[The input Boundary: Start]

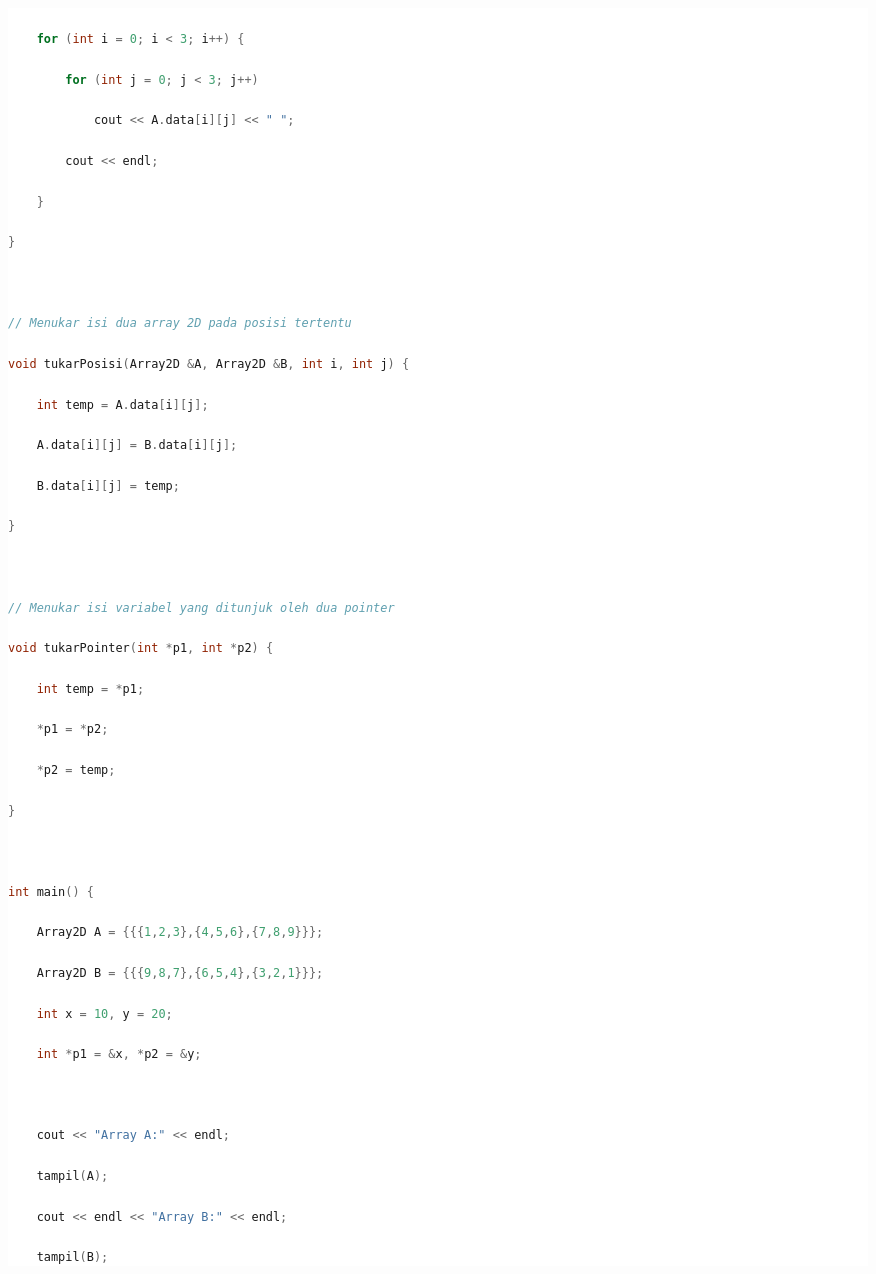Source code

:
 ``` cpp

    for (int i = 0; i < 3; i++) {

        for (int j = 0; j < 3; j++)

            cout << A.data[i][j] << " ";

        cout << endl;

    }

}

  

// Menukar isi dua array 2D pada posisi tertentu

void tukarPosisi(Array2D &A, Array2D &B, int i, int j) {

    int temp = A.data[i][j];

    A.data[i][j] = B.data[i][j];

    B.data[i][j] = temp;

}

  

// Menukar isi variabel yang ditunjuk oleh dua pointer

void tukarPointer(int *p1, int *p2) {

    int temp = *p1;

    *p1 = *p2;

    *p2 = temp;

}

  

int main() {

    Array2D A = {{{1,2,3},{4,5,6},{7,8,9}}};

    Array2D B = {{{9,8,7},{6,5,4},{3,2,1}}};

    int x = 10, y = 20;

    int *p1 = &x, *p2 = &y;

  

    cout << "Array A:" << endl;

    tampil(A);

    cout << endl << "Array B:" << endl;

    tampil(B);

```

[The input Boundary: End]

*Problem:*
Extract every line above containing the word "data".

*Response area:*
            cout << A.data[i][j] << " ";
    int temp = A.data[i][j];
    A.data[i][j] = B.data[i][j];
    B.data[i][j] = temp;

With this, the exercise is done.